TEXTO DE APOIO>
--------------------------------------------------

Debaixo do olhar sereno da senhora dona Joana Maria, o sol inclemente a lhes banhar todo o corpo em suor, eis que os escravos deram por terminadas as obras da pequena capela, à Senhora dos Pretos dedicada.
Ivaporunduva |
Estamos num certo dia de um certo mês entre os anos de 1775 e 1780, período em que foi pároco de Xiririca o sacerdote João Teixeira da Cruz. Recentemente chegada das Minas Gerais, Joana Maria, dona viúva, trouxera consigo a sua escravatura e se estabelecera naqueles ermos: tinha a certeza absoluta de encontrar muito ouro naqueles sertões esquecidos por Deus. E por temência a esse Deus ordenara aos seus servos que levantassem uma ermida para serem celebrados ofícios religiosos.
Passaram-se os anos.
Choupanas são levantadas nas proximidades da capelinha. Assim nascia
Ivaporunduva. Dona Joana Maria ainda veria a aurora do século seguinte: expirou
na idade de 90 anos, no dia 2 de abril de 1802, sem deixar quaisquer bens, pois
em vida soube distribuí-los aos seus escravos, dando-lhes, principalmente, o
bem mais precioso: a liberdade.
E a comunidade se
desenvolve com o passar dos anos. Em sua maioria, negros descendentes dos
ex-escravos da benemérita Joana Maria. E ali, no decorrer de gerações, vivem a
sua vida simples, preservando seus usos e costumes, suas festas típicas, em
especial as de cunho religioso, como as dedicadas à padroeira Nossa Senhora do
Rosário dos Homens Pretos e ao glorioso São Gonçalo.
Costumes que nem o
caminhar dos tempos ou as influências externas foram capazes de destruir. E
assim Ivaporunduva atravessou todo o século XIX, entrou pelo século XX e chegou
ao século XXI.

--------------------------------------------------

TAREFAS A CUMPRIR>
**A)** Transcreva do texto sobre Ivaporunduva o trecho que vai de "Debaixo do olhar" até "celebrados ofícios religiosos.".
**B)** Retome o texto sobre Ivaporunduva e dê continuidade a ele a partir da última frase apresentada.
As linhas abaixo não são necessárias.

AMOSTRA DOS DADOS>
--------------------------------------------------

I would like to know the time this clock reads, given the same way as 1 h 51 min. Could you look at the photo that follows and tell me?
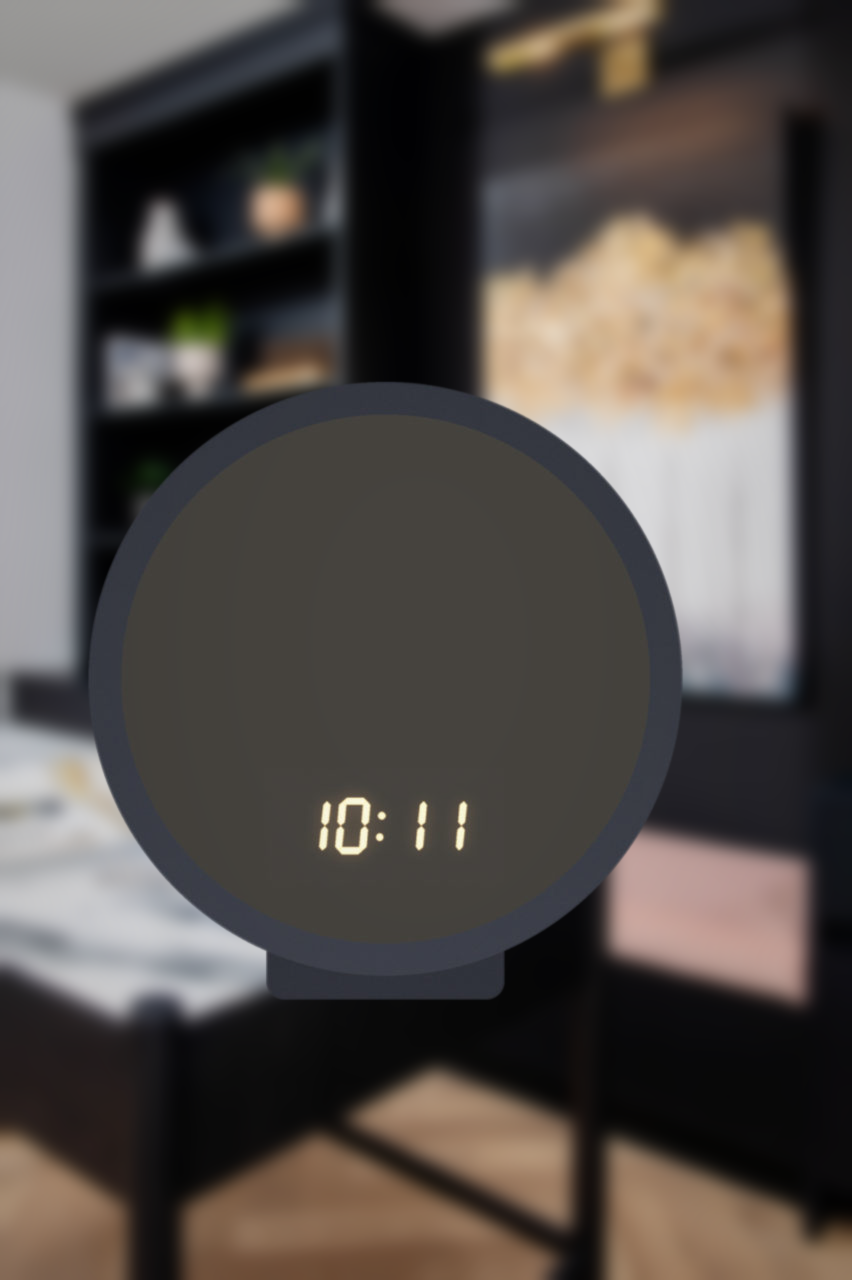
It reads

--------------------------------------------------

RESPOSTAS POR TAREFA>
**A)**
Debaixo do olhar sereno da senhora dona Joana Maria, o sol inclemente a lhes banhar todo o corpo em suor, eis que os escravos deram por terminadas as obras da pequena capela, à Senhora dos Pretos dedicada.
Ivaporunduva |
Estamos num certo dia de um certo mês entre os anos de 1775 e 1780, período em que foi pároco de Xiririca o sacerdote João Teixeira da Cruz. Recentemente chegada das Minas Gerais, Joana Maria, dona viúva, trouxera consigo a sua escravatura e se estabelecera naqueles ermos: tinha a certeza absoluta de encontrar muito ouro naqueles sertões esquecidos por Deus. E por temência a esse Deus ordenara aos seus servos que levantassem uma ermida para serem celebrados ofícios religiosos.

**B)**
Mais de duzentos anos de
história podem ser contemplados tendo como pano de fundo a humilde capelinha
que as mãos calejadas dos escravos de Dona Joana Maria levantaram naquele
pedaço do majestoso Ribeira.
Aos poucos, o tempo foi minando
a estrutura da simples igrejinha, da modesta capelinha que foi cenário de uma
das páginas mais importantes da história regional ao tempo do esplendor
aurífero.
Eis que em março de 1998
caiu uma parte da parede. E o Condephaat, responsável pela preservação do
patrimônio histórico estadual, enviou uma lona plástica para ser colocada no
telhado. Novas chuvas e novos ventos se encarregaram de rasgar a improvisada solução,
até que em 11 de setembro de 1998 a fachada da humilde igrejinha desmoronou.
A modesta capelinha, que
bravamente aguentou a ação implacável do tempo, não conseguiu mais aguentar a
indiferença e o descaso do poder público. Felizmente, algum tempo depois, a capela
foi reconstruída, para ficar como testemunha de um passado de glórias – e de um presente de lutas.
Ivaporunduva vive!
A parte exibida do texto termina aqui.